## Provided passage
-.-.-
Émile Bayard, from Autour de la lune (All around the moon), by Jules Verne, Paris (Hetzel), circa 1870

Despite Hawkins’ insinuation that I “intentionally crafted [my essay] to be a cartoonish caricature of a position that has been undergoing an active process of rejection over many years now,” I was in fact and remain quite serious about the positions I laid out in that paper.  The tendentiousness of her brief  list of objections, including a complete misreading about what is meant by “production” in a specifically Marxist sense and her scientifically-misunderstood invocation of the second law of thermodynamics, should be obvious to anyone who knows the first thing about either Marxism as a social science or physics as a natural science.  And yet many of the same arguments Hawkins makes in these lines are trotted out yet again by authors like Chris Bertram of Crooked Timber of Humanity or Max Ajl in his rejoinders to Gourevitch on Jacobin‘s online section, “Climate Change and the Politics of Responsibility” or “Really-Existing Environmentalism.”  Ajl closes the second of these papers with the following lines:

Heavy industrialization has no answer to these questions of how to regulate the human interaction with the surrounding environment. But one thing is for sure, at its core, Gourevitch’s argument reduces to a call for total human control over nature and a destructive demand for the demobilization of all radical environmentalist social forces.

Both requests are criminally stupid. They have no place on the Left.
-.-.-
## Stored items
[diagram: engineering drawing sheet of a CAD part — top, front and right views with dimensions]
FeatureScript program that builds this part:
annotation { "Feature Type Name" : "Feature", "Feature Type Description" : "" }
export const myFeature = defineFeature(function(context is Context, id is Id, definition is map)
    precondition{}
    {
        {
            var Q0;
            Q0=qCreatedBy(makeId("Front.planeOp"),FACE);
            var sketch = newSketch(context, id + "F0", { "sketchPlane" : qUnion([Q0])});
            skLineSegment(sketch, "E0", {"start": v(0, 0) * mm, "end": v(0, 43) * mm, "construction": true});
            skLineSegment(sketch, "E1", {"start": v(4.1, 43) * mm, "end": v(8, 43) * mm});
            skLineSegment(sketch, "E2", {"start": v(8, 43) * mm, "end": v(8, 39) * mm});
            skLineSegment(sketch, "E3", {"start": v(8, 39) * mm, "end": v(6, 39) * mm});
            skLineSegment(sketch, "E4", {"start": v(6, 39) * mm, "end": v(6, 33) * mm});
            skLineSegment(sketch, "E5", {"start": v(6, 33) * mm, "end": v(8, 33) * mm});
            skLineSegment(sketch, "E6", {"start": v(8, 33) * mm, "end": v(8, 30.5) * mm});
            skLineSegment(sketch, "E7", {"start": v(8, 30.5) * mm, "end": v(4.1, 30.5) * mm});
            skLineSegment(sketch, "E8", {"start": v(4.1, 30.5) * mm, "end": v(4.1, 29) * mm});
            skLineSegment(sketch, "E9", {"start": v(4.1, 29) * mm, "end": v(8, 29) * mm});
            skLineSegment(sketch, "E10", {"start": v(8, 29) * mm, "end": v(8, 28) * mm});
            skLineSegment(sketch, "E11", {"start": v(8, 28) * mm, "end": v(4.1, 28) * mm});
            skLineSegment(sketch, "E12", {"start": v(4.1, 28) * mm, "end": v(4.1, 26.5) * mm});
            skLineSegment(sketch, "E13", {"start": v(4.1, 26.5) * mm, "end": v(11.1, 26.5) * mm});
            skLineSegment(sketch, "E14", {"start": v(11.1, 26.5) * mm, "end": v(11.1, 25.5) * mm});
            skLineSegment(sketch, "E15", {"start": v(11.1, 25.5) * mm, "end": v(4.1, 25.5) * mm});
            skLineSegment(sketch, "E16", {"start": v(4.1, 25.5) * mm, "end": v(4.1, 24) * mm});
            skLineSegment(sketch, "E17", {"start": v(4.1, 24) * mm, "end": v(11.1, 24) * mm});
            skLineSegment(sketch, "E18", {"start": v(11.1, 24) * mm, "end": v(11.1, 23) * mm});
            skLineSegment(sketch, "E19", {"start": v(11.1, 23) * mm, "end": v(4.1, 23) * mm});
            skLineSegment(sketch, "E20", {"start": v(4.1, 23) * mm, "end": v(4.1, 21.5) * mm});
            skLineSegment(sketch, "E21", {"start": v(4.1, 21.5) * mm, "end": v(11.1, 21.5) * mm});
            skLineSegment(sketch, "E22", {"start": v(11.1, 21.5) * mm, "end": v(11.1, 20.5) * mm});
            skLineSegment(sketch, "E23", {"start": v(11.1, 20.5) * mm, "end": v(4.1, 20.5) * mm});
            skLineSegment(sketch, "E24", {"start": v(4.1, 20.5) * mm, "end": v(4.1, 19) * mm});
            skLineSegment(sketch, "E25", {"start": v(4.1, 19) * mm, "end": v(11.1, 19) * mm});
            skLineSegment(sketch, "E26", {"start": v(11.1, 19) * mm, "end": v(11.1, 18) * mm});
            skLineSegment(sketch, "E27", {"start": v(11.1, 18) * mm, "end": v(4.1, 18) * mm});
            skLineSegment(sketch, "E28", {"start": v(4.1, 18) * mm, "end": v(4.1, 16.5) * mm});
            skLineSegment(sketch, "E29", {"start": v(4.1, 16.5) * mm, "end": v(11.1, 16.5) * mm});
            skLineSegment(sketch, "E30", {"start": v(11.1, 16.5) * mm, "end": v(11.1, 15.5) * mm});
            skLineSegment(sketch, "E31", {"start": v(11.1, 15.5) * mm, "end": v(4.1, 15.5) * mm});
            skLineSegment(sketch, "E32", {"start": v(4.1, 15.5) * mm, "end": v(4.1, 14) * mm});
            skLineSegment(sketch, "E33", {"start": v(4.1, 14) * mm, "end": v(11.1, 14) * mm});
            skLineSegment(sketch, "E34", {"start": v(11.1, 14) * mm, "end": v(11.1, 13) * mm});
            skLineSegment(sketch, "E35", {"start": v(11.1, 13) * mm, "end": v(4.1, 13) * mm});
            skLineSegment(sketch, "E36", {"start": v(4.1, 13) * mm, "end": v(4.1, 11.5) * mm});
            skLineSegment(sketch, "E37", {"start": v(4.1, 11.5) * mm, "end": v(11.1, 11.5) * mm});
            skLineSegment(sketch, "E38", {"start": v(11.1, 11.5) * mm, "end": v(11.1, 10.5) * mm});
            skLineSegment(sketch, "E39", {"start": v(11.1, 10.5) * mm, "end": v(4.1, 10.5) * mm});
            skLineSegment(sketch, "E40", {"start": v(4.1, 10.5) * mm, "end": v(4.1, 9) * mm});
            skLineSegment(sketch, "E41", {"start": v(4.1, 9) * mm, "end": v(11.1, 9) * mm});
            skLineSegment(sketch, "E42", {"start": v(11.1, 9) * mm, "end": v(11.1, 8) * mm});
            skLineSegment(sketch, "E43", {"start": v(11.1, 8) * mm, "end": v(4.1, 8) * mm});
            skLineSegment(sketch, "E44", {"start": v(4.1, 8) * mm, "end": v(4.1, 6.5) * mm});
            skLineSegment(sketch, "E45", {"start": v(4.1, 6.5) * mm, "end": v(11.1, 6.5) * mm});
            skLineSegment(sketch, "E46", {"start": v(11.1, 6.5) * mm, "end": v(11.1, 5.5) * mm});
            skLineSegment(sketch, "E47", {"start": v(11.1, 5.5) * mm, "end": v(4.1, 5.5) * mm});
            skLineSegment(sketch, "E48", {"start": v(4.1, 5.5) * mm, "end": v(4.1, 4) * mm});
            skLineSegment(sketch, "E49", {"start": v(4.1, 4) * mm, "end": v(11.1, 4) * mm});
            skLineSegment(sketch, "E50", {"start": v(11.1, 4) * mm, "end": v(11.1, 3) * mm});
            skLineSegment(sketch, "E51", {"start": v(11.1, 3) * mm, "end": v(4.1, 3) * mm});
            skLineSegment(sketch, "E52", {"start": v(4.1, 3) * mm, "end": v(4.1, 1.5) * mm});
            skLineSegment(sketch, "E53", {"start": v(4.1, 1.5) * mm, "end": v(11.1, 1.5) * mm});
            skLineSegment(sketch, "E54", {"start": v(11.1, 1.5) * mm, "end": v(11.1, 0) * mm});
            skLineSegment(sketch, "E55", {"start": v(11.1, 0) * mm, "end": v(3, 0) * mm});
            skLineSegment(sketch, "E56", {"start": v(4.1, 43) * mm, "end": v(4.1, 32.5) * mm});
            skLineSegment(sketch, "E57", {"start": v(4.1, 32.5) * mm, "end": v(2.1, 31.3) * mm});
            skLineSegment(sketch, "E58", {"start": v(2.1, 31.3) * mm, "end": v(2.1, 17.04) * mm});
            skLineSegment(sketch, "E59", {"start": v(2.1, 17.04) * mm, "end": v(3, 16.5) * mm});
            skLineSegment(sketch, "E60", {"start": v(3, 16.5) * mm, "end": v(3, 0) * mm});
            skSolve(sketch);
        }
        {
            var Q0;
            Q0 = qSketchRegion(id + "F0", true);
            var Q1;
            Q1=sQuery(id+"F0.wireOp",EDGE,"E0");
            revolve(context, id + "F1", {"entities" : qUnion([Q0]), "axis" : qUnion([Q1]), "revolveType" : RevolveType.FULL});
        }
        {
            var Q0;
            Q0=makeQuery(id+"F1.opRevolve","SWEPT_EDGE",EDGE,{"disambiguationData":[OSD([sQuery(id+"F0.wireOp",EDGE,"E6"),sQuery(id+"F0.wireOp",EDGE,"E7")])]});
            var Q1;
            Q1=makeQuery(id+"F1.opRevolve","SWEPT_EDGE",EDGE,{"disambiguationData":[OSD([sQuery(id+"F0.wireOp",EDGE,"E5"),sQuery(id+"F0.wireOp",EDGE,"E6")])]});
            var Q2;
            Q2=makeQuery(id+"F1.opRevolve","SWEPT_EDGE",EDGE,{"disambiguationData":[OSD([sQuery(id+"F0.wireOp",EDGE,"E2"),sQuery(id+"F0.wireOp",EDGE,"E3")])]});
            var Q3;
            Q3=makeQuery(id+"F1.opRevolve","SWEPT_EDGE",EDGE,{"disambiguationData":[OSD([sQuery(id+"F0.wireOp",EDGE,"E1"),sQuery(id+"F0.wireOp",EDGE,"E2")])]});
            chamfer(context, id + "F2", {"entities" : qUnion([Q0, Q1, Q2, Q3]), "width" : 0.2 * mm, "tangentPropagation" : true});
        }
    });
-.-.-
## Exercise objective
Write the next part of the passage on Marxism and environmentalism, picking up after its final sentence. Nothing in the records is needed here.

## Answer
Criminally stupid, eh? No place on the Left, eh? I defer to the statements of both Friedrich Engels and Leon Trotskii included in the close to my essay on “Man and Nature.”  The reader can decide for himself whether or not Engels or Trotskii were here behaving “criminally stupid” or if their opinions “have no place on the Left”:

In the final analysis, far from being a single, unitary ideology, the ideology of Green is rather just a hodgepodge of past ideological remnants — neo-Romanticism, vitalism, primitivism, Luddism, Eastern mysticism, and quasi-fascist Germanic naturalism. Though there is a small kernel of truth to its project insofar as it deals with sustainability (i.e., the ability to carry on the exploitation of natural resources without the threat of environmental catastrophe), more often than not there is an underlying notion amongst eco-activists that humanity should have some sort of “respect” for nature as an inviolable thing-in-itself.  The Green movement therefore views nearly every industrial-technical instrumentalization of nature, plant and animal alike, as invasive and chauvinist. Insofar as it preaches “eating local” and “going organic,” and then promotes the long-outdated ideal of self-sufficiency, it’s tacitly advocating a return a semi-feudal mode of production, which would necessarily involve massive famine and urban depopulation.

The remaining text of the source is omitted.